§ Excerpted passage:
□ □ □ □

Coping with Shame Related to Cancer

woman against grey background with her head in her hands

You don't have to judge yourself for having cancer.

Having cancer is difficult. Adding feelings of guilt, shame, or embarrassment on top of other painful emotions, like sadness and anxiety, only intensifies that difficulty.

These are all very natural feelings, says Kristie Redfield, an MSK social worker who specializes in cancer survivorship.

“Humans are meaning-making creatures,” she says. “We want to understand how something happens so we have some control. But cancer can happen to anyone. It’s an illness, not a failing.”

It is important to recognize that shame differs from guilt. Shame is defined as a painful emotion caused by the belief that one is, or is perceived to be, inferior or unworthy of affection or respect because of one’s actions, thoughts, circumstances, or experiences. Shame focuses on the self, while guilt focuses on behavior. It’s the difference between saying, “I’m a bad person because of a behavior” and “I feel badly about a behavior.”

Kristie Redfield

Kristie Redfield says cancer is “an illness, not a failing.”

Feelings of shame can especially come up in cancers that may be linked to specific behaviors — whether or not those behaviors actually played a role in the diagnosis. For example, people might ask a person with lung cancer, “Did you smoke?” This question is unhelpful, whether the person smoked or not. Another example is a person with an HPV-related cancer who feels ashamed about their diagnosis.

These feelings can also come up in people who have cancer in a body part that isn’t often discussed openly. Someone with colorectal cancer may require help using the bathroom, for instance, which may cause embarrassment. A woman with a gynecological cancer or breast cancer may have sexual side effects that take a toll on her confidence.

Getting to the Root

Unraveling shame starts with helping people recognize where their negative thoughts are coming from, says Ms. Redfield. They could be stemming from messages they received from their parents or other caretakers when they were young or from society in general. We learn at a young age that our genitals are private, for example. We also learn that bathroom behavior and sexual habits are taboo topics.

“We get all kinds of messages about parts of the body we don’t talk about, and the only language we really have to discuss them is either pornographic or very clinical,” Ms. Redfield says. “It’s the private made public, and that can be very uncomfortable for people.”

□ □ □ □

§ Input data:

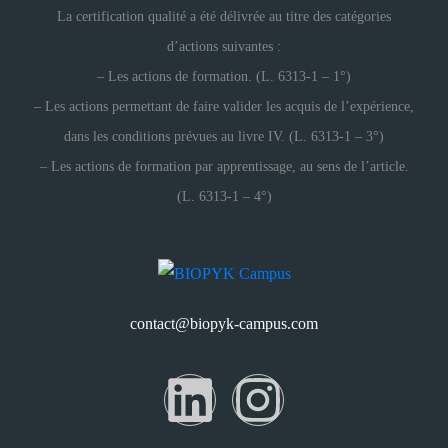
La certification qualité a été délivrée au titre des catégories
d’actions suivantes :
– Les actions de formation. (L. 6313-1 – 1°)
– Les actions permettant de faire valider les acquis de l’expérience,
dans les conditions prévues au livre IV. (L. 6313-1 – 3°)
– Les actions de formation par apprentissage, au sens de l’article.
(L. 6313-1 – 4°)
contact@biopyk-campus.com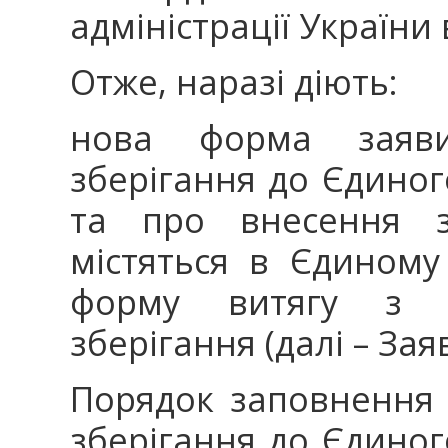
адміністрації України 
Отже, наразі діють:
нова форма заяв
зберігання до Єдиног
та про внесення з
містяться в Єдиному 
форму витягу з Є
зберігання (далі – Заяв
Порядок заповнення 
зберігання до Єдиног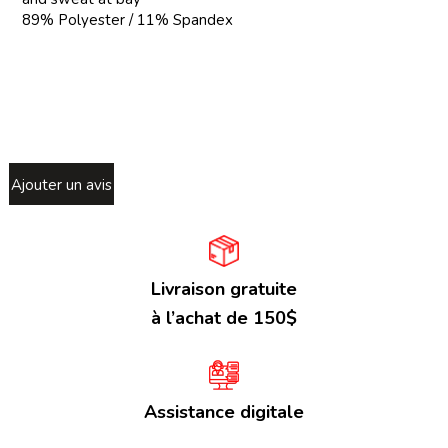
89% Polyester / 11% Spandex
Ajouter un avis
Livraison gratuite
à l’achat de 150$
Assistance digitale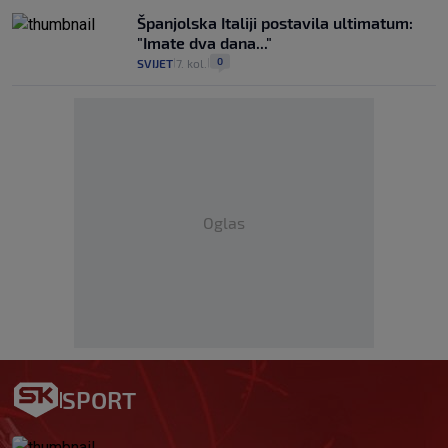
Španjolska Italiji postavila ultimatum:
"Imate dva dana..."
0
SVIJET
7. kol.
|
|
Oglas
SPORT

□ □ □ □

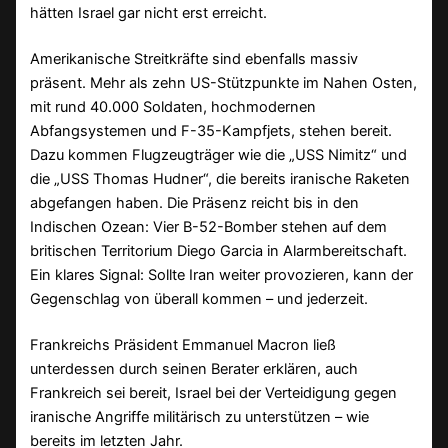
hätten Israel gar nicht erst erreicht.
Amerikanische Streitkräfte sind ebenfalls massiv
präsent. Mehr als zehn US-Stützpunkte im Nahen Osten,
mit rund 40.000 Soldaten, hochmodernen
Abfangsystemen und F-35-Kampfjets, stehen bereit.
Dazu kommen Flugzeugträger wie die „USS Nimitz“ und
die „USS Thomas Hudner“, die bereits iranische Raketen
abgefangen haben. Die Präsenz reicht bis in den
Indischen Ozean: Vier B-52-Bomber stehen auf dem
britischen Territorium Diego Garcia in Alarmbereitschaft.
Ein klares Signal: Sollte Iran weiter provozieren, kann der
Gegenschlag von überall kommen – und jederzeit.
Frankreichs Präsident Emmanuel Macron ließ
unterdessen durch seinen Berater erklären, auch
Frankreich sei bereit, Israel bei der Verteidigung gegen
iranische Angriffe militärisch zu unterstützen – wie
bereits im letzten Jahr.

□ □ □ □

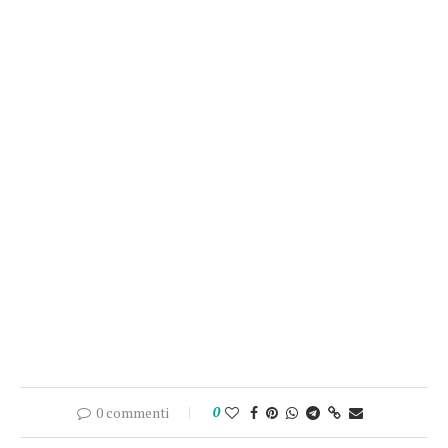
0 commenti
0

□ □ □ □

§ Requirement A:
In the article on shame and cancer, what is the difference between shame and guilt?
§ Requirement B:
Carry on the article on shame and cancer from the point where it stops.
The entries are separate from the article on shame and cancer.

§ Answer box A:
Shame focuses on the self, while guilt focuses on behavior.

§ Answer box B:
People might also hold certain beliefs about how the world works or how much control they have over their own lives. They might think their cancer is a punishment or payback for something they did.

“These are learned thoughts,” she adds. “It’s important to understand how someone’s making sense of something. I might say, ‘I hear you, but I’m wondering how that is helping you now.’”

The good news is, all of these harmful beliefs can be unlearned. Once people understand more about where the negative thoughts are coming from, they can begin challenging them. The thoughts may not go away, but they can be related to differently. Ms. Redfield has an analogy she likes to use in the support groups she leads. “Automatic thoughts are a well-worn path in the brain, like a trail in the woods,” Ms. Redfield says. “It’s easy to walk down because it’s so familiar. It doesn’t mean there are no other trails, though. It just takes time to forge them.”

Social Work Support
At Memorial Sloan Kettering, social workers play an important role in providing emotional support and guidance to people with cancer, as well as, friends, families, and caregivers. Learn more about our services.

You’re Not Alone

Shame thrives in isolation. When we think we’re the only one dealing with something, we may heap even more negative feelings onto ourselves. But part of Ms. Redfield’s work is helping people recognize that they are not alone in their experiences.

“Shame has to do with your relationship to yourself and your relationship with others,” she says. “Someone might think, Are people going to judge me? Am I going to belong? To belong is one of our deepest human needs.”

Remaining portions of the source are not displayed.